| Fonte |
● ● ●

Na
semana passada vimos que a Bíblia (capítulos 1 e 2 do Gênesis) relata duas
histórias criação do mundo. Ao analisar estas duas histórias, notamos várias
contradições entre elas.
As duas histórias – A primeira história (Gn 1) conta que, no começo dos
tempos, tudo era caos e vazio, até que Deus resolveu pôr ordem nessa confusão. Criou
a luz (manhãs e as noites), o firmamento, separou as águas da terra firme,
criou as estrelas, sol, lua, plantas, aves, peixes e répteis. E, por último,
formou o homem (sua imagem e semelhança). Quando vamos ao capítulo 2, parece
que não aconteceu nada antes. Estamos outra vez diante do vazio total. Deus,
novamente em cena, põe-se a trabalhar. Torna a criar o homem, modelando-o com o
pó da terra. Cria as plantas, árvores e animais e, por fim, a mulher, de uma
costela do homem. Vimos que as histórias são parábolas,
relatos que pretendem deixar um ensinamento às pessoas. Mas, como se
escreveram dois relatos tão diferentes?
A primeira história – O primeiro relato a ser composto foi Gn 2, embora na
Bíblia apareça em segundo lugar. Por isso tem um sabor tão primitivo, espontâneo,
vívido. Durante muitos séculos foi o único relato sobre a origem do mundo que o
povo de Israel tinha. Foi escrito dez séculos antes de Cristo, durante a época
do rei Salomão, e seu autor era um excelente catequista que sabia pôr ao
alcance do povo, em forma gráfica, as mais altas ideias religiosas. Com um
estilo pitoresco e infantil, mas de uma profunda observação da psicologia
humana, narra a formação do mundo, do homem e da mulher como uma parábola oriental,
cheia de ingenuidade e frescor.
As fontes – Para isso valeu-se de antigos mitos tirados dos povos vizinhos.

● ● ●

| Informações fornecidas |
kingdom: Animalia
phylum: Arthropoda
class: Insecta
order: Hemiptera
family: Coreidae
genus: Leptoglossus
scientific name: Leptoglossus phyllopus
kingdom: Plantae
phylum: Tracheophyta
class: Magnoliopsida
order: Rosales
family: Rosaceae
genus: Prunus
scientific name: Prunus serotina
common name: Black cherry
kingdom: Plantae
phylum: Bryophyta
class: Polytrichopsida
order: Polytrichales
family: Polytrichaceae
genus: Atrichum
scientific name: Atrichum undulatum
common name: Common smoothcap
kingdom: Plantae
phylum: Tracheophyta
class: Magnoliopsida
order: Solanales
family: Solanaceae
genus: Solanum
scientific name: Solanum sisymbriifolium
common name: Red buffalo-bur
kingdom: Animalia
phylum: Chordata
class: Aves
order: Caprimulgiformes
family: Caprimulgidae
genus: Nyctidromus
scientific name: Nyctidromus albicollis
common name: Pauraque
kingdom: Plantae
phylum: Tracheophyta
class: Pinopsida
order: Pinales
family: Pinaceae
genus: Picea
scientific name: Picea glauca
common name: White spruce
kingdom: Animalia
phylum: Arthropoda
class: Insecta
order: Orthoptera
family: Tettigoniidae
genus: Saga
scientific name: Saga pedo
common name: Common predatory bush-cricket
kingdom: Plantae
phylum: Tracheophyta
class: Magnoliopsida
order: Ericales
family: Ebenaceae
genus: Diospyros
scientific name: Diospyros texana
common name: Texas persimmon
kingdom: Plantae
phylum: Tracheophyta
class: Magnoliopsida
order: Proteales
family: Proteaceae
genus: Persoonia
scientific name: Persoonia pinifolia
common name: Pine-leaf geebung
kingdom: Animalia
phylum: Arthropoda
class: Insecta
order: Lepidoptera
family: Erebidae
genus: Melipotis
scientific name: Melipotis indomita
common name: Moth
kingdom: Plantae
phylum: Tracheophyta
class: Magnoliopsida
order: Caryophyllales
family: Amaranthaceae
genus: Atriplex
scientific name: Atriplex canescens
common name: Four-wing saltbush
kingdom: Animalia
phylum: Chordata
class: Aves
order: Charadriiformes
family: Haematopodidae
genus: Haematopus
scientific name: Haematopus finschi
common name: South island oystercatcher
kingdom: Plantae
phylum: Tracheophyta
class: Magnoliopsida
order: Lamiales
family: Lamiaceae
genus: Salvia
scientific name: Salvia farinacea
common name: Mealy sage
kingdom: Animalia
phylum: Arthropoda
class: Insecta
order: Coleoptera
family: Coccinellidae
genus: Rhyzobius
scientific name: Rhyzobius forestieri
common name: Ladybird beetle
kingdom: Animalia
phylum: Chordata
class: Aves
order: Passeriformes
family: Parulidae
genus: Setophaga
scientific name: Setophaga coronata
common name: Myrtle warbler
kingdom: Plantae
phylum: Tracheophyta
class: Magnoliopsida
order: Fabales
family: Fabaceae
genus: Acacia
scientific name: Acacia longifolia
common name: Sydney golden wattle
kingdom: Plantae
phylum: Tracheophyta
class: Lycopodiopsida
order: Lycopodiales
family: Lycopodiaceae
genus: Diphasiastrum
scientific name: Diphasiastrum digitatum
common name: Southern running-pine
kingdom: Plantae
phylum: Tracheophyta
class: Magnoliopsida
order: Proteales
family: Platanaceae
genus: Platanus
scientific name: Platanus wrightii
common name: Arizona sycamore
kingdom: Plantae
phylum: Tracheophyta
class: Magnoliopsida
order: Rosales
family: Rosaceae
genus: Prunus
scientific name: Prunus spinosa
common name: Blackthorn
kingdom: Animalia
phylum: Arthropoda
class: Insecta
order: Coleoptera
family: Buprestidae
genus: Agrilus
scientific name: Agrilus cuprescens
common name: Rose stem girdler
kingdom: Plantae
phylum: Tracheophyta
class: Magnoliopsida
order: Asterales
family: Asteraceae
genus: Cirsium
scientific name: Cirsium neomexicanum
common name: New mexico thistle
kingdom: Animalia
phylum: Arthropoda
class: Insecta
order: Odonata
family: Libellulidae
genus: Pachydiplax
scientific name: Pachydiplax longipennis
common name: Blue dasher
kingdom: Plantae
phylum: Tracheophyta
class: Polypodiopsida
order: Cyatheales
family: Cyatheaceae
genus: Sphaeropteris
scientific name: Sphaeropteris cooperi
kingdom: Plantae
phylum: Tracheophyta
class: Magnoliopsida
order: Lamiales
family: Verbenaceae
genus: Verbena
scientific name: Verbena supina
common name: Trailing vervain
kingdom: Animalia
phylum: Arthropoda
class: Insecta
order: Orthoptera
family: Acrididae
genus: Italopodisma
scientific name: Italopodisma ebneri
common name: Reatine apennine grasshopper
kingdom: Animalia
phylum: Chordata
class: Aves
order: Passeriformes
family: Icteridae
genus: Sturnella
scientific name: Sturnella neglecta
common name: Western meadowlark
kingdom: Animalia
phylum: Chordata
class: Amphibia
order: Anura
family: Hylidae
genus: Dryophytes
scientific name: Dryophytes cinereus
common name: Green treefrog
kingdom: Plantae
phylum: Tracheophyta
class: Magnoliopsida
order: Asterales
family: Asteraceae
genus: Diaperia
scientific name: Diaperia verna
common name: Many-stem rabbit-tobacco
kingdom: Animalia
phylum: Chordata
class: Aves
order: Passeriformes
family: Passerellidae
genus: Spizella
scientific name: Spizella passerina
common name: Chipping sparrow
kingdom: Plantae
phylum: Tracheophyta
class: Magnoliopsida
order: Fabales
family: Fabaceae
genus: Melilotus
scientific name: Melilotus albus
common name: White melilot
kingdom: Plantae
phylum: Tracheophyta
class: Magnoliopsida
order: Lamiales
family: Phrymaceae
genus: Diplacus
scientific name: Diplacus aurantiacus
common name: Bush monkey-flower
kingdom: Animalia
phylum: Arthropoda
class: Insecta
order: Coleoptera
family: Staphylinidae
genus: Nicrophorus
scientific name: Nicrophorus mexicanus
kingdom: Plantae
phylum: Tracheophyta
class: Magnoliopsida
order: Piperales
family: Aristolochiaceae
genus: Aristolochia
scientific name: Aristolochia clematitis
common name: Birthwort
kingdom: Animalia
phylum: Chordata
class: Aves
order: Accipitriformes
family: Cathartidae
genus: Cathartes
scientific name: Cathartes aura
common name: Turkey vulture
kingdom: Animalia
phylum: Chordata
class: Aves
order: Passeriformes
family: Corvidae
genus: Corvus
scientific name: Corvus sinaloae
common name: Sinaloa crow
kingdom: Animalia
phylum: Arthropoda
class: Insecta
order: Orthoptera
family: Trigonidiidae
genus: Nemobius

● ● ●

| Atividades propostas |
• a. Segundo o texto sobre as duas histórias da criação no Gênesis, por que o relato de Gn 2 tem um sabor tão primitivo, espontâneo e vívido? Responda em uma a três frases.
• b. Responda às perguntas abaixo com base no texto sobre as duas histórias da criação no Gênesis, uma resposta por linha:
(i) Em Gn 2, de que Deus cria a mulher?
(ii) Durante a época de qual rei foi escrito o relato de Gn 2?
(iii) De onde foram tirados os antigos mitos de que o autor se valeu?
• c. Estenda o texto sobre as duas histórias da criação no Gênesis, começando logo após a última frase apresentada.

| Respostas dos exercícios |
• a. Porque Gn 2 foi o primeiro relato a ser composto, embora apareça em segundo lugar na Bíblia.

• b.
(i) De uma costela do homem.
(ii) Do rei Salomão.
(iii) Dos povos vizinhos.

• c.
De fato, as antigas civilizações assíria, babilônica e egípcia tinham composto
suas próprias narrativas sobre a origem do cosmos, que hoje podemos conhecer
graças às escavações arqueológicas realizadas no Oriente Médio. E torna-se
surpreendente a semelhança entre estes relatos e o da Bíblia. Todos dependem de
uma concepção cosmológica de um universo formado por três planos superpostos:
os céus, com as águas superiores; a terra, com o homem e os animais; e o mar,
com os peixes e as profundezas da terra. O autor de Gn 2 (javista) recolheu
essas tradições populares de seu tempo e as utilizou para compor uma mensagem
religiosa.
A grande decepção – Quatro séculos depois de a primeira história ter sido
composta, uma catástrofe veio alterar a vida e a fé do povo judaico. No ano de 587
a.C., o exército babilônico, comandado por Nabucodonosor, tomou Jerusalém e
levou o povo como escravo para a Babilônia. E lá, na Babilônia, veio a grande
surpresa. Os primeiros cativos começaram a chegar àquela capital e se depararam
com uma cidade esplêndida, com enormes edifícios, magníficos palácios, torres
com vários andares, aquedutos grandiosos, jardins suspensos, fortificações e
templos luxuosos. Eles, que se sentiam orgulhosos de pertencer a uma nação bendita
e engrandecida por Javé, na Judéia, não eram senão um povo modesto, com
escassos recursos, diante da Babilônia. O templo de Jerusalém, construído com
todo o luxo pelo grande rei Salomão e para a glória de Javé, que o escolhera para
sua morada, não era senão um pálido reflexo do impressionante complexo cultural
do “deus” Marduk, da “deusa” Sin e de seu “esposo” Ningal. Jerusalém, orgulho
nacional, por quem todo israelita suspirava, era uma cidade apenas “considerável”,
em comparação com Babilônia e suas muralhas, enquanto seu rei, ungido de Javé,
nada podia fazer diante do poderoso monarca Nabucodonosor, “braço direito” do “deus”
Marduk.
A fé estava em perigo – Javé seria mais fraco que o deus dos babilônios? Não
seria a hora de crer num deus que fora superior a Javé, que protegera com mais
eficiência seus súditos, outorgando-lhes melhores favores que os magros
benefícios obtidos suplicando ao Deus de Israel? Caíram, então, as ilusões num
Deus que parecia não ter podido cumprir suas promessas. Os judeus começaram a
passar em massa para a nova religião dos conquistadores, com a esperança de que
um deus de tal envergadura melhoraria sua sorte e seu futuro.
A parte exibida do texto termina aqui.